In most organizations and communities there are a series of agreements that are so clearly ingrained that they have become part of the culture.  Mostly, they are not discussed, but they constitute assumptions about how things are.  They are virtually above question.  And here is the big issue: no one will ever question why they are the way they are.  As such, nothing is likely to change.  It could be things like, “a good excuse is as good as a job well done”, “we always wait to sell before putting anything in motion”, “don’t bring problems to management,” or any of a seemingly infinite number of unconscious agreements that can define an organization and limit what is possible.

Sometimes when a new person joins the community, they are initiated into this culture.  It may happen at the “water cooler” or on the elevator or at Friday night “happy hour”.  These mostly unspoken rules are passed on quietly as simple facts without being called to question.  All of them arose out of some circumstance, which may or may not, any longer be present.  However, if they are unquestioned, they will persist.

Background conversations do not necessarily represent the wrong way to do things, but they do represent an area over which we have no choice.  That which we cannot see, cannot be examined and as such we will not know how or why we do what we do.  As organizational leaders, it behooves us to examine why we do the things we do and to choose wisely the actions that best serve what we are committed to.

The following story will illustrate the nature of a background conversation.  I do not know if it is “true”, but it is certainly valuable:

The Experiment- Part 1

5 monkeys are locked in a cage, a banana was hung from the ceiling and a ladder was placed right underneath it. 

As predicted, immediately, one of the monkeys would race towards the ladder, to grab the banana. However, as soon as he would start to climb, the researcher would spray the monkey with ice-cold water. 

But here’s the kicker- In addition, he would also spray the other four monkeys… 

When a second monkey tried to climb the ladder, the researcher would, again, spray the monkey with ice-cold water, as well as the other four watching monkeys. 

This was repeated again and again until they learned their lesson 

Climbing equals scary cold water for EVERYONE so No One Climbs the ladder.

The Experiment- Part 2 

Once the 5 monkeys knew the drill, the researcher replaced one of the monkeys with a new inexperienced one. As predicted, the new monkey spots the banana, and goes for the ladder. BUT, the other four monkeys, knowing the drill, jumped on the new monkey and beat him up. The beat up new guy thus learns- NO going for the ladder and No Banana Period- without even knowing why and also without ever being sprayed with water! 

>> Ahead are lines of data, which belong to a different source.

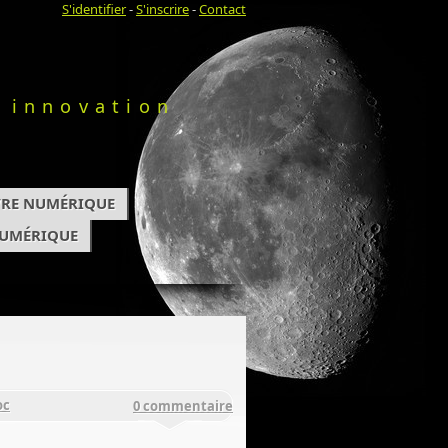
S'identifier
-
S'inscrire
-
Contact
 innovation
IVRE NUMÉRIQUE
NUMÉRIQUE
oc
0 commentaire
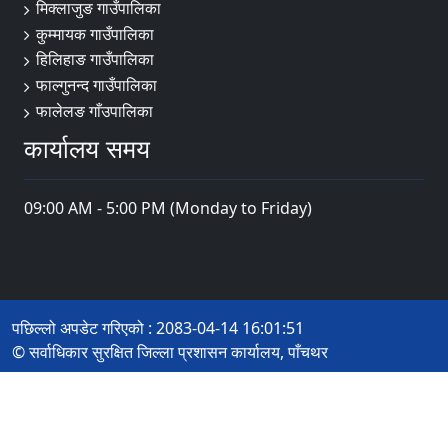
मिक्लाजुङ गाउँपालिका
कुम्मायक गाउँपालिका
हिलिहाङ गाउँपालिका
फाल्गुनन्द गाउँपालिका
फालेलङ गाँउपालिका
कार्यालय समय
09:00 AM - 5:00 PM (Monday to Friday)
पछिल्लो अपडेट गरिएको : 2083-04-14 16:01:51
© सर्वाधिकार सुरक्षित जिल्ला प्रशासन कार्यालय, पाँचथर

These actions get repeated with 3 more times, with a new monkey each time and ASTONISHINGLY each new monkey- who had never received the cold-water Spray himself (and didn’t even know anything about it), would Join the beating up of the New guy. 

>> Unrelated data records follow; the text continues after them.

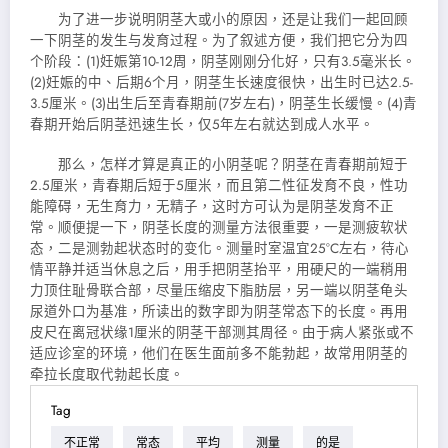
为了进一步说明阴茎大或小的原因，还是让我们一起回顾
一下阴茎的发生与发育过程。为了叙述方便，我们把它分为四
个阶段：(1)妊娠第10-12周，阴茎刚刚分化好，只有3.5毫米长。
(2)妊娠的中、后期6个月，阴茎生长速度很快，出生时已达2.5-
3.5厘米。(3)出生后至青春期前(7岁左右)，阴茎生长缓慢。(4)青
春期开始后阴茎迅速生长，仅5年左右就达到成人水平。
那么，怎样才算是真正的小阴茎呢？阴茎在青春期前短于
2.5厘米，青春期后短于5厘米，而且第二性征发育不良，性功
能障碍，无生育力，无精子，这时方可认为是阴茎发育不正
常。顺便提一下，阴茎长度的测量方法很重要，一是测疲软状
态，二是测勃起状态时的变化。测量时室温宜25°C左右，待心
情平静并适当休息之后，用手把阴茎抬平，用硬尺的一端稍用
力顶住耻骨联合部，尽量压缩皮下脂肪层，另一端以阴茎龟头
尿道外口为基准，所读出的数字即为阴茎常态下的长度。再用
皮尺在离冠状缘1厘米的阴茎干部测其周径。由于病人紧张或不
适应诊室的环境，他们在医生面前多不能勃起，故常用阴茎的
牵拉长度取代勃起长度。
Tag
不正常
常态
平均
测量
的是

This is a classic example of Mob Mentality- bystanders and outsiders uninvolved with the fight- join in ‘just because’.

When the researcher replaced a third monkey, the same thing happened; likewise for the fourth until, eventually, all the monkeys had been replaced and none of the original ones are left in the cage (that had been sprayed by water). 

The Experiment- Part 3

Again, a new monkey was introduced into the cage. It ran toward the ladder only to get beaten up by the others. The monkey turns with a curious face asking “why do you beat me up when I try to get the banana?” 

The other four monkeys stopped and looked at each other puzzled (None of them had been sprayed and so they really had no clue why the new guy can’t get the banana) but it didn’t matter, it was too late, the rules had been set. And so, although they didn’t know WHY, they beat up the monkey just because ” that’s the way we do things around here”

(This story is edited from copy found on WikiAnswers, http://wiki.answers.com/Q/Did_the_monkey_banana_and_water_spray_experiment_ever_take_place from a response to a question regarding the veracity of the story.  It  is clearly public domain, but the answer points to some of the research that was actually done on this subject.)

It is not hard to see how the background conversation, “touching the ladder is cause for a beating”, impacted the monkeys.  None of them knew why, the actions continued and none of them enjoyed the delicious bounty that hung above.  Sometimes it is just as easy to see the background conversations in an organization.

In one organization, “we only offer the best product to meet a certain need”, was such a part of the culture that the real need that some of their customers had for a less expensive product was neglected.  Seeing this conversation for what it was enabled the board to examine whether or not this conversation was serving the company and the customers.  Ultimately they launched a whole line of products built on their strong reputation, all of quality, but meeting needs that included economics.

In another organization, “we pay on net 60 day terms” left them looking for subcontractors who, no matter how good the job, would rather work for someone else, someone who paid them when the work was done, or even in advance.  Realizing that this conversation was not the only way to look at the issue, the company was able to examine their accounting procedures and create new options that served them and their service providers.

So what are the background conversations in place in your organization?   Remember they are not all bad.  They are not necessarily the wrong way to go, but as long as they are invisible, we will never know.  And we will also never know, what’s at the top of your ladder.